さきほどの仲間の身を案じるひたむきな態度はがらりと失せ、据わった目は憎悪にぎらついた。
「あの人間のためですか? 俺たちより奴らを選ぶんですか!?」
「…」
「また、人の味方をするんですか!? どうして! 綾瀬の事だって絶対、あいつらが何かしたに決まってるんだ!
卑怯な小細工ばかりしやがって! あいつらなんか、人なんか滅びてしまえばいいのに! 風見様だってそう思いませんか!?
本当はそう思っていらっしゃるんでしょう!?」
風見は背を震わせた。
笑っている。
それに気づいた柳瀬は戸惑い―――何を感じ取ったか、みるみるうちに蒼褪めた。
「へぇ、面白い事をおっしゃいますねぇ。

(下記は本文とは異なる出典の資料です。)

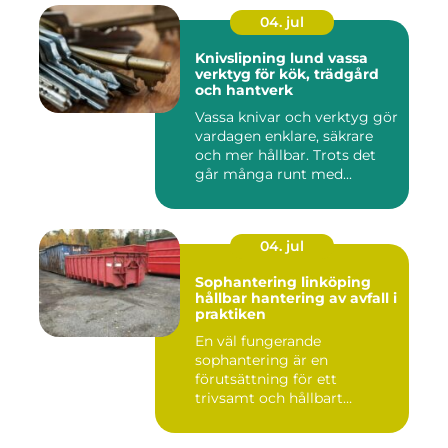
04. jul
Knivslipning lund vassa
verktyg för kök, trädgård
och hantverk
Vassa knivar och verktyg gör
vardagen enklare, säkrare
och mer hållbar. Trots det
går många runt med...
04. jul
Sophantering linköping
hållbar hantering av avfall i
praktiken
En väl fungerande
sophantering är en
förutsättning för ett
trivsamt och hållbart
Linköping. När stad...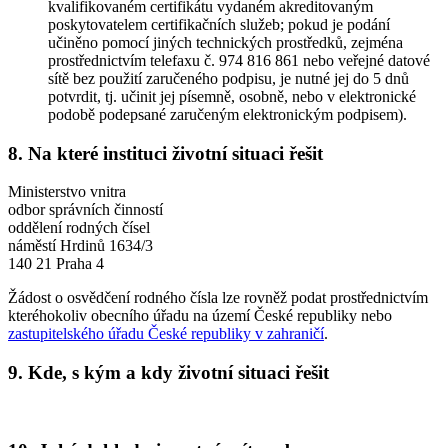
kvalifikovaném certifikátu vydaném akreditovaným
poskytovatelem certifikačních služeb; pokud je podání
učiněno pomocí jiných technických prostředků, zejména
prostřednictvím telefaxu č. 974 816 861 nebo veřejné datové
sítě bez použití zaručeného podpisu, je nutné jej do 5 dnů
potvrdit, tj. učinit jej písemně, osobně, nebo v elektronické
podobě podepsané zaručeným elektronickým podpisem).
8. Na které instituci životní situaci řešit
Ministerstvo vnitra
odbor správních činností
oddělení rodných čísel
náměstí Hrdinů 1634/3
140 21 Praha 4
Žádost o osvědčení rodného čísla lze rovněž podat prostřednictvím
kteréhokoliv obecního úřadu na území České republiky nebo
zastupitelského úřadu České republiky v zahraničí
.
9. Kde, s kým a kdy životní situaci řešit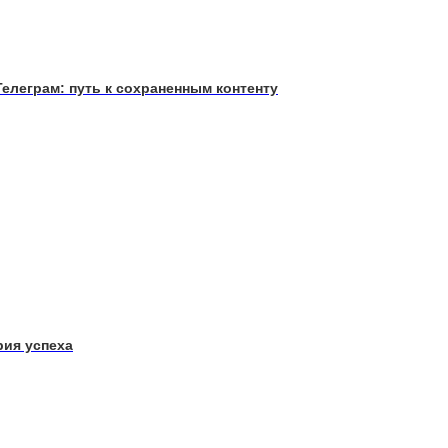
Телеграм: путь к сохраненным контенту
рия успеха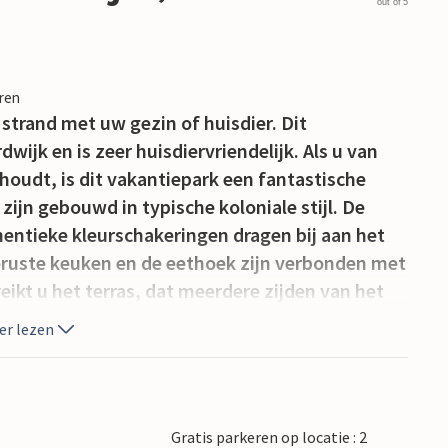
out of 5
eren
 strand met uw gezin of huisdier. Dit
wijk en is zeer huisdiervriendelijk. Als u van
udt, is dit vakantiepark een fantastische
jn gebouwd in typische koloniale stijl. De
entieke kleurschakeringen dragen bij aan het
eruste keuken en de eethoek zijn verbonden met
kt u het terras, dat meerdere zijden van het
eft een eigen tuin.
er lezen
is ook een speeltuin voor uw kinderen op het
ek? Dan krijgt u elke week nieuw beddengoed
vers brood bestellen, dit wordt dan direct bij de
Gratis parkeren op locatie : 2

私が何を選ぶと?」
嘲弄は凍てついた氷雪の如く。
―――人だアヤカシだと、全く、くだらない。
「そんなもの―――最初からありはしませんよ。
何を妄想しようと勝手ですが、人も天狗も私にはどうでもよい事。
ですが、私のものにまで手を出すならば容赦はしないと、山のお偉方にはそう伝えておくといい」
他者を圧倒する冷笑をまとった相手から放たれる妖気は凄絶だった。魅入られたように若い天狗は声を失う。
到底勝てないと思わせる、それほどまでに強い。人の退治屋に付き従う行動もさることながら、特別視されるのは彼の内包する力そのものだ。そして、アヤカシは本能で強き者に従う。
―――それは生まれて幾らも立たない彼を魅了するのに十分な力を持っていた。
羨望も憧憬もごちゃ混ぜに、柳瀬は彼の姿が消えるまでずっと目を離せず、ただ濁った決心だけを固めた。